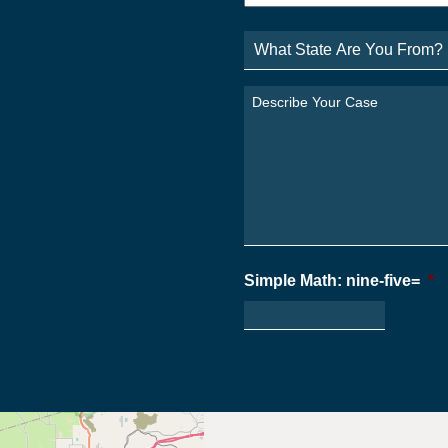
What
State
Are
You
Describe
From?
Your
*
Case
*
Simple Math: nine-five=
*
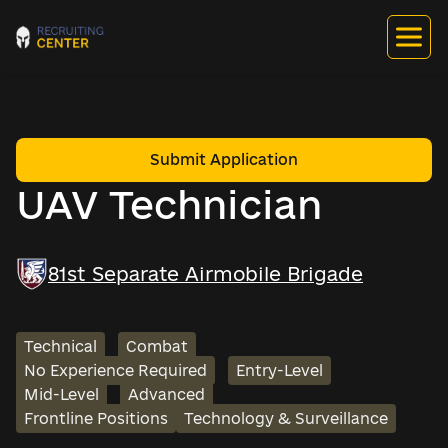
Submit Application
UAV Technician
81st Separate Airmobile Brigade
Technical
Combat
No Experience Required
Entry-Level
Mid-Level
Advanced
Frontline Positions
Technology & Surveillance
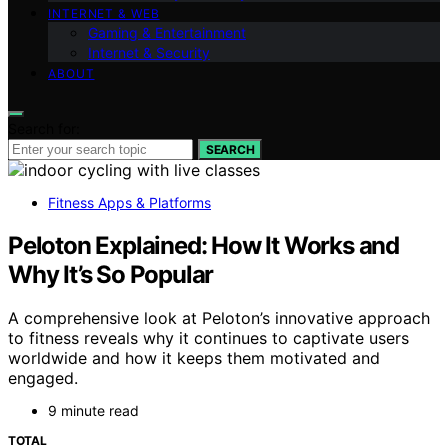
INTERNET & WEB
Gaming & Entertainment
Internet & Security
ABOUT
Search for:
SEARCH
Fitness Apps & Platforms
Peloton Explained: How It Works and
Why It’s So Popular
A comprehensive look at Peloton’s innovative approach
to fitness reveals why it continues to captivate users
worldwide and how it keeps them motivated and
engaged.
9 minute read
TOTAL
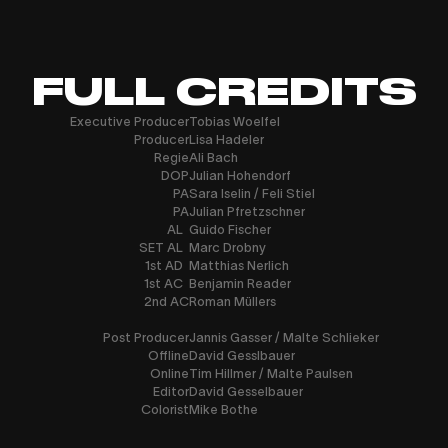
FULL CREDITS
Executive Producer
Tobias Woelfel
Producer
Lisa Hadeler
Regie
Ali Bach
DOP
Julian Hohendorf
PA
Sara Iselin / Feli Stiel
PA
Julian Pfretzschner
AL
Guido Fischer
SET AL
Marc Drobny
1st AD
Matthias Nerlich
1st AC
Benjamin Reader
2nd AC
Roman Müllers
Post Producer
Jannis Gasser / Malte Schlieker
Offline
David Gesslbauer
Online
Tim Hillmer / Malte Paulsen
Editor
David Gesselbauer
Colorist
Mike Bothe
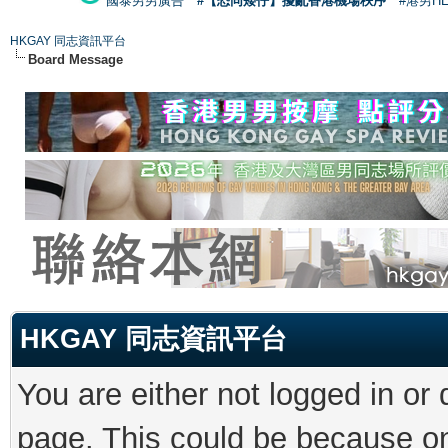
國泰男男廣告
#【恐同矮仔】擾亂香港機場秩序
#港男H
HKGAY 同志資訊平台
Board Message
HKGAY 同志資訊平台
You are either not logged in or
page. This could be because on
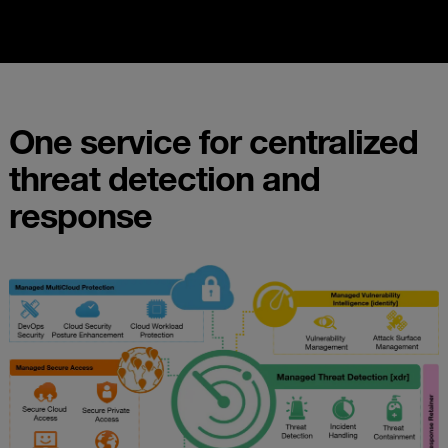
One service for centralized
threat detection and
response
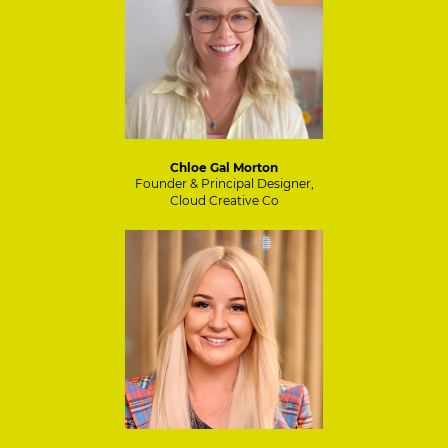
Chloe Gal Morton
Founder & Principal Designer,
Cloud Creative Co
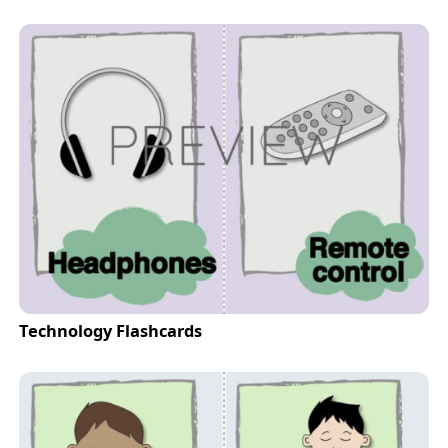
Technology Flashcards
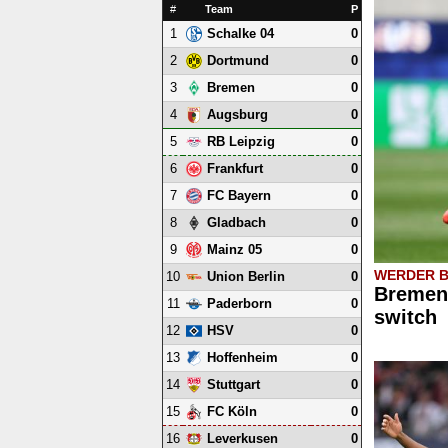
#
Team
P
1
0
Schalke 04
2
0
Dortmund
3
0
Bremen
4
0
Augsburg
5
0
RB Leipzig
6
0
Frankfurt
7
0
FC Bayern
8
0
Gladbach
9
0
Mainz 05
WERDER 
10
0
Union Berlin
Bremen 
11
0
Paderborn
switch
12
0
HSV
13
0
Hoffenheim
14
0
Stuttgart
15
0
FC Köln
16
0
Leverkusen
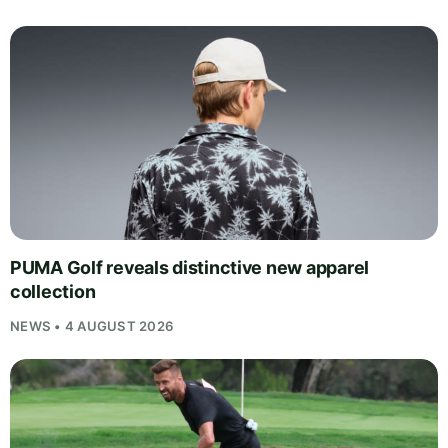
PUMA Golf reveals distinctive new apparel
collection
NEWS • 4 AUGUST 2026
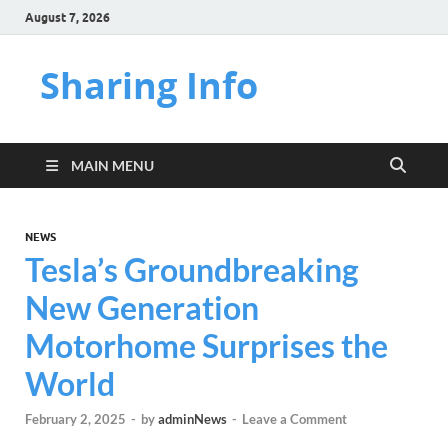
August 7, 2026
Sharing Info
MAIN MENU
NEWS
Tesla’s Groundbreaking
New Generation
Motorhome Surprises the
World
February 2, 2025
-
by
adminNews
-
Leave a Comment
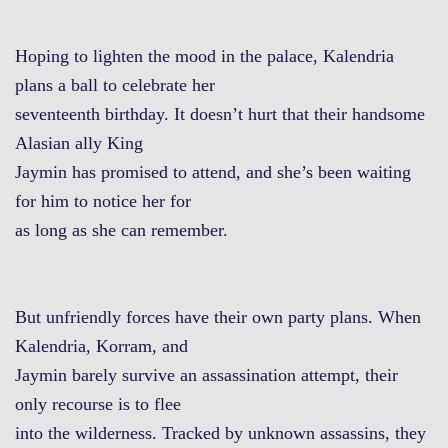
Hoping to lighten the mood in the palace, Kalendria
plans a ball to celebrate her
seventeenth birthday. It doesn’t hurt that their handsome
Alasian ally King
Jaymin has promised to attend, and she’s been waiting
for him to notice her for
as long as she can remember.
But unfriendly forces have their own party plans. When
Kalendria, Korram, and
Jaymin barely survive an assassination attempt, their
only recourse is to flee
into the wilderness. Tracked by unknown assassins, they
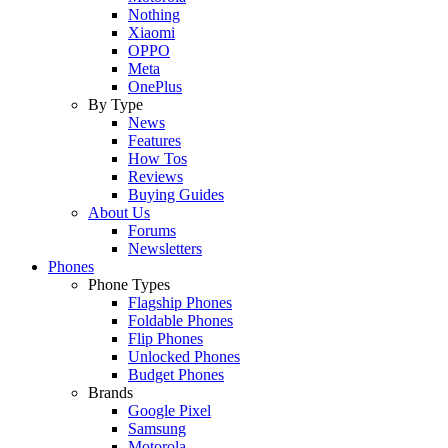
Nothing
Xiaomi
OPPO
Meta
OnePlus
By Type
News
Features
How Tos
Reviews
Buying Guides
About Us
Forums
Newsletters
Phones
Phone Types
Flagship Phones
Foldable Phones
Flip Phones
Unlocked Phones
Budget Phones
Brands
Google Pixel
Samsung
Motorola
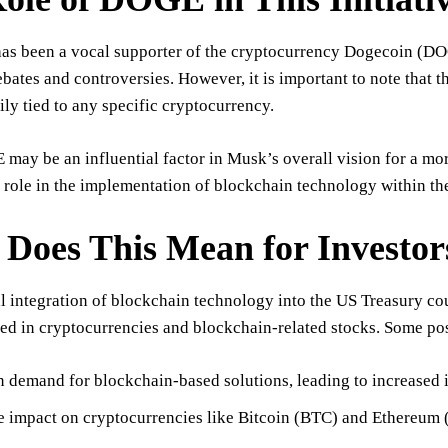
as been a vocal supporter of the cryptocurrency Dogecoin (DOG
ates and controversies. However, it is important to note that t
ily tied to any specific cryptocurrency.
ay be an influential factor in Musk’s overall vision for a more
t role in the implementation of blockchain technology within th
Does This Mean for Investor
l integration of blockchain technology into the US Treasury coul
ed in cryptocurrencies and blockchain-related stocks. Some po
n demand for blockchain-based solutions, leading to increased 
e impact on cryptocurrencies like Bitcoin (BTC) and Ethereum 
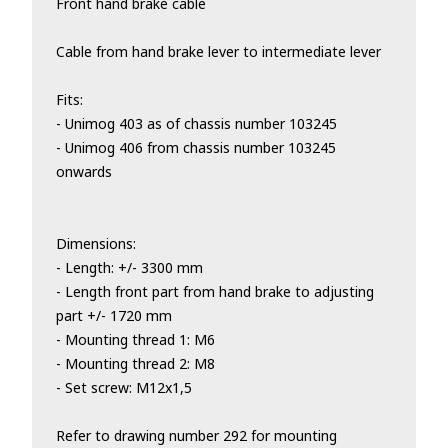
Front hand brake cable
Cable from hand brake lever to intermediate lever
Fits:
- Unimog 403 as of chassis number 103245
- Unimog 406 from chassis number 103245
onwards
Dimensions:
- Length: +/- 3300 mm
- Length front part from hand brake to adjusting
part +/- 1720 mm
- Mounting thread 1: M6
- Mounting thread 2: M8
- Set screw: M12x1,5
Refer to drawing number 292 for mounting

[What is expected]:
Copy exactly, and copy nothing else: the lines from the start of the data above through the line that holds "FULL CREDITS". The pictures stay out.

[Result]:
What
State
Are
You
Describe
From?
Your
*
Case
*
Simple Math: nine-five=
*
Submit Application
UAV Technician
81st Separate Airmobile Brigade
Technical
Combat
No Experience Required
Entry-Level
Mid-Level
Advanced
Frontline Positions
Technology & Surveillance
INTERNET & WEB
Gaming & Entertainment
Internet & Security
ABOUT
Search for:
SEARCH
Fitness Apps & Platforms
Peloton Explained: How It Works and
Why It’s So Popular
A comprehensive look at Peloton’s innovative approach
to fitness reveals why it continues to captivate users
worldwide and how it keeps them motivated and
engaged.
9 minute read
TOTAL
FULL CREDITS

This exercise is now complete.